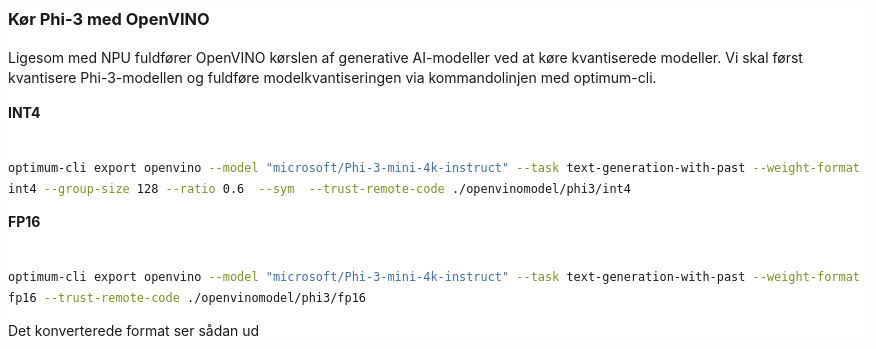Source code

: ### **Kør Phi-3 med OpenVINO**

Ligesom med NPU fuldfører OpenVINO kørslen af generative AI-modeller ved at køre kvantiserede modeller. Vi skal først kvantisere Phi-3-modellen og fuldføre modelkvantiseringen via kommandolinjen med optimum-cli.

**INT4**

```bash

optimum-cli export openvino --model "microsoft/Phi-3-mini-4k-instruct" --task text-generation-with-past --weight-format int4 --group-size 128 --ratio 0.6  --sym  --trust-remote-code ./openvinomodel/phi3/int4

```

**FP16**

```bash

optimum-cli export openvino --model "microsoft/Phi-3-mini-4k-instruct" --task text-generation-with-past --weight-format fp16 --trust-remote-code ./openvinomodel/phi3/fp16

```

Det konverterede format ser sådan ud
───
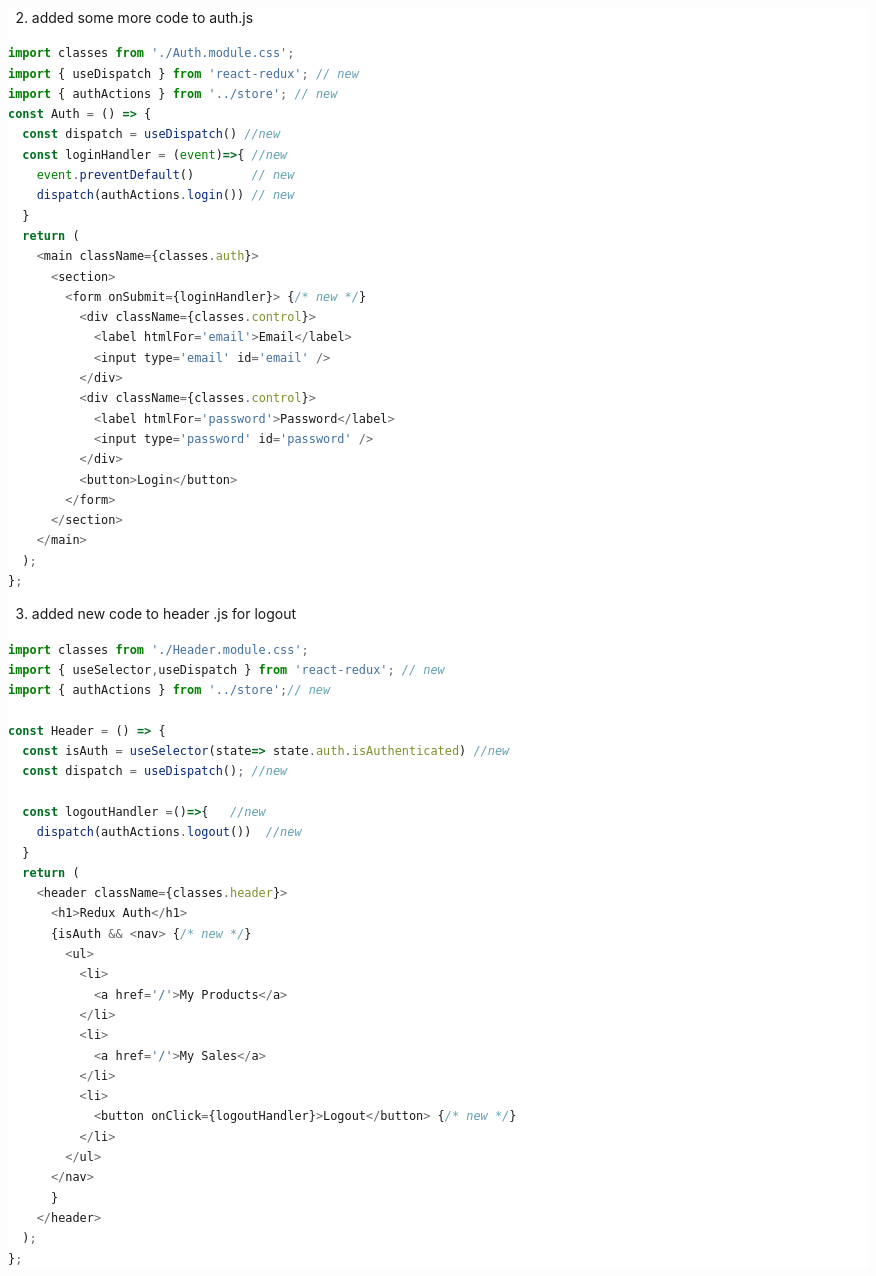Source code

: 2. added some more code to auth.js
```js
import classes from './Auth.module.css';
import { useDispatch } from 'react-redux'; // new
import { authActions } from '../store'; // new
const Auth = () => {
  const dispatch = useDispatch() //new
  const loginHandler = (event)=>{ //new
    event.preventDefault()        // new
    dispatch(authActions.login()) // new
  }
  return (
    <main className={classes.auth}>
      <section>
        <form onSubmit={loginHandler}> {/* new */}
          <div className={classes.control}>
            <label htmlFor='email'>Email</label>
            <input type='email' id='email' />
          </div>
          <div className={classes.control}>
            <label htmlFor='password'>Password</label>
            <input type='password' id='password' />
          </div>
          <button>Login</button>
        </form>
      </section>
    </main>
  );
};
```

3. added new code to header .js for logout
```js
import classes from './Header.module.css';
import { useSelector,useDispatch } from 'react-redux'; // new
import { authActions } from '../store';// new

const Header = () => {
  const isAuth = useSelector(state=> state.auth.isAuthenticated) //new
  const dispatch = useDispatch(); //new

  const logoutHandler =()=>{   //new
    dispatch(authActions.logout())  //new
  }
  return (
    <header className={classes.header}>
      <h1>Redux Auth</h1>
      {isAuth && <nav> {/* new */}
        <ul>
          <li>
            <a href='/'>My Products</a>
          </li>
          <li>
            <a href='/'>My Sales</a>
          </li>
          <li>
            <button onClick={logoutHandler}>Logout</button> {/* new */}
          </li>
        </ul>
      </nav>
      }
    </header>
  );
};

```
───
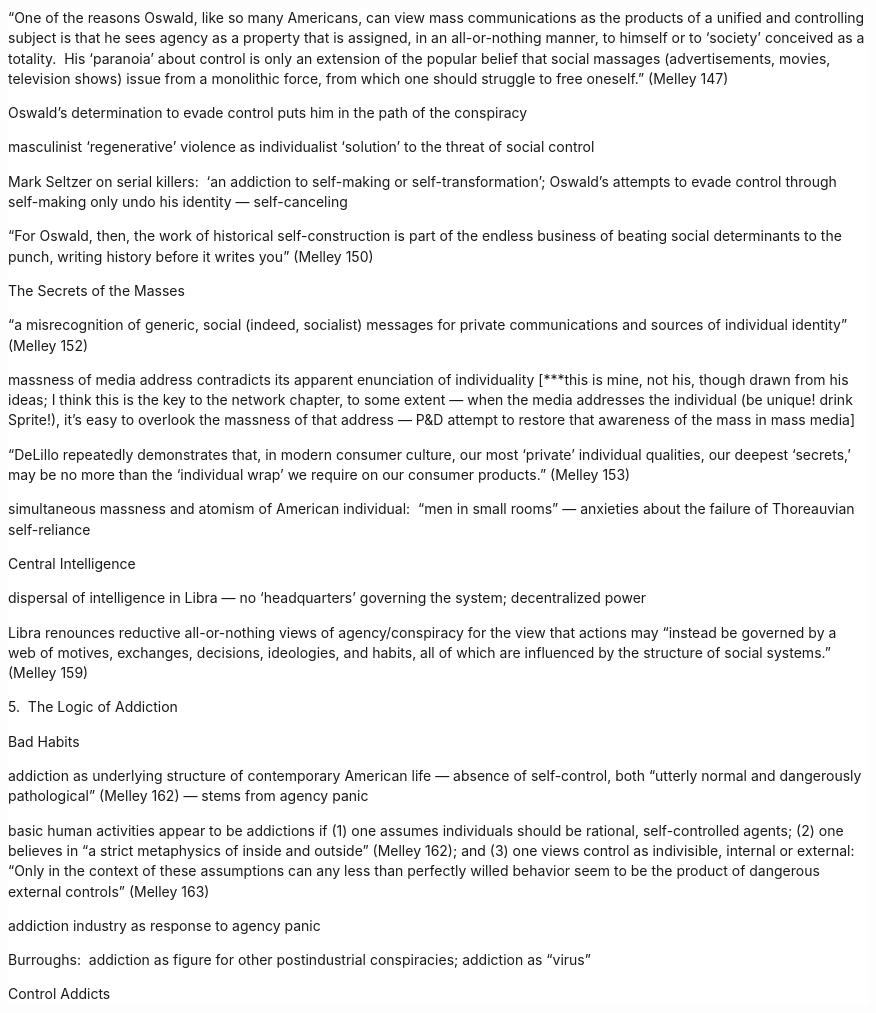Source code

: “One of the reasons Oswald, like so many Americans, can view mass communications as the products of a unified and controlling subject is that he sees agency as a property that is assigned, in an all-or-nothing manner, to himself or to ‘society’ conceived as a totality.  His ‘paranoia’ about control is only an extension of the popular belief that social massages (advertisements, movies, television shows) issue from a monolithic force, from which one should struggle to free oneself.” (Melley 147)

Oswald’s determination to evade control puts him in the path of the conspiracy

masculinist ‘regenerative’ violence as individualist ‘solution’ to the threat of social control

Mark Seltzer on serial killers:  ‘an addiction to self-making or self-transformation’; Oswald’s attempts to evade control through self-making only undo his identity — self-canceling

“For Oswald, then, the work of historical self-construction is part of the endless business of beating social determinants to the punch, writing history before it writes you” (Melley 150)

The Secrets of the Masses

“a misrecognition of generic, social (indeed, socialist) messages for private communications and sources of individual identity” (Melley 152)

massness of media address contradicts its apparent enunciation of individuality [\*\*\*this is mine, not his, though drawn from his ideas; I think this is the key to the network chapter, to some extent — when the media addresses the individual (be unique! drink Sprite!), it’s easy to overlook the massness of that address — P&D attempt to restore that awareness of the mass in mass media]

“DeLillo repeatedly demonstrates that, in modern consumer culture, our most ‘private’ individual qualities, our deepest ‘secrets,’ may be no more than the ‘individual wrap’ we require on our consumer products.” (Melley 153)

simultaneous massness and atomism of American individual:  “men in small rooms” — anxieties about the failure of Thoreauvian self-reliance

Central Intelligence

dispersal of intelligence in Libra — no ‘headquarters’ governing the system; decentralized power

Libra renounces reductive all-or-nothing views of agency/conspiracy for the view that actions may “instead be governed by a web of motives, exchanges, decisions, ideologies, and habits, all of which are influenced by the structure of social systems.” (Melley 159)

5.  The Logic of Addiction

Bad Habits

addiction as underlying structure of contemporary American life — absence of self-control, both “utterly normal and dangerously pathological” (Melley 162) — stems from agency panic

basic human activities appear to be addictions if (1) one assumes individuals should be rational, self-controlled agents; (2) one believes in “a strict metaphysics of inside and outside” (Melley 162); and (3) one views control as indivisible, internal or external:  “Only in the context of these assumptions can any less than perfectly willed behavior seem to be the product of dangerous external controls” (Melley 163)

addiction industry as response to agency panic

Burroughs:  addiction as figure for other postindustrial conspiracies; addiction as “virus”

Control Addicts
───
Where the word "instruct" occurs in a line of the records, copy that line.

Answer:
optimum-cli export openvino --model "microsoft/Phi-3-mini-4k-instruct" --task text-generation-with-past --weight-format int4 --group-size 128 --ratio 0.6  --sym  --trust-remote-code ./openvinomodel/phi3/int4
optimum-cli export openvino --model "microsoft/Phi-3-mini-4k-instruct" --task text-generation-with-past --weight-format fp16 --trust-remote-code ./openvinomodel/phi3/fp16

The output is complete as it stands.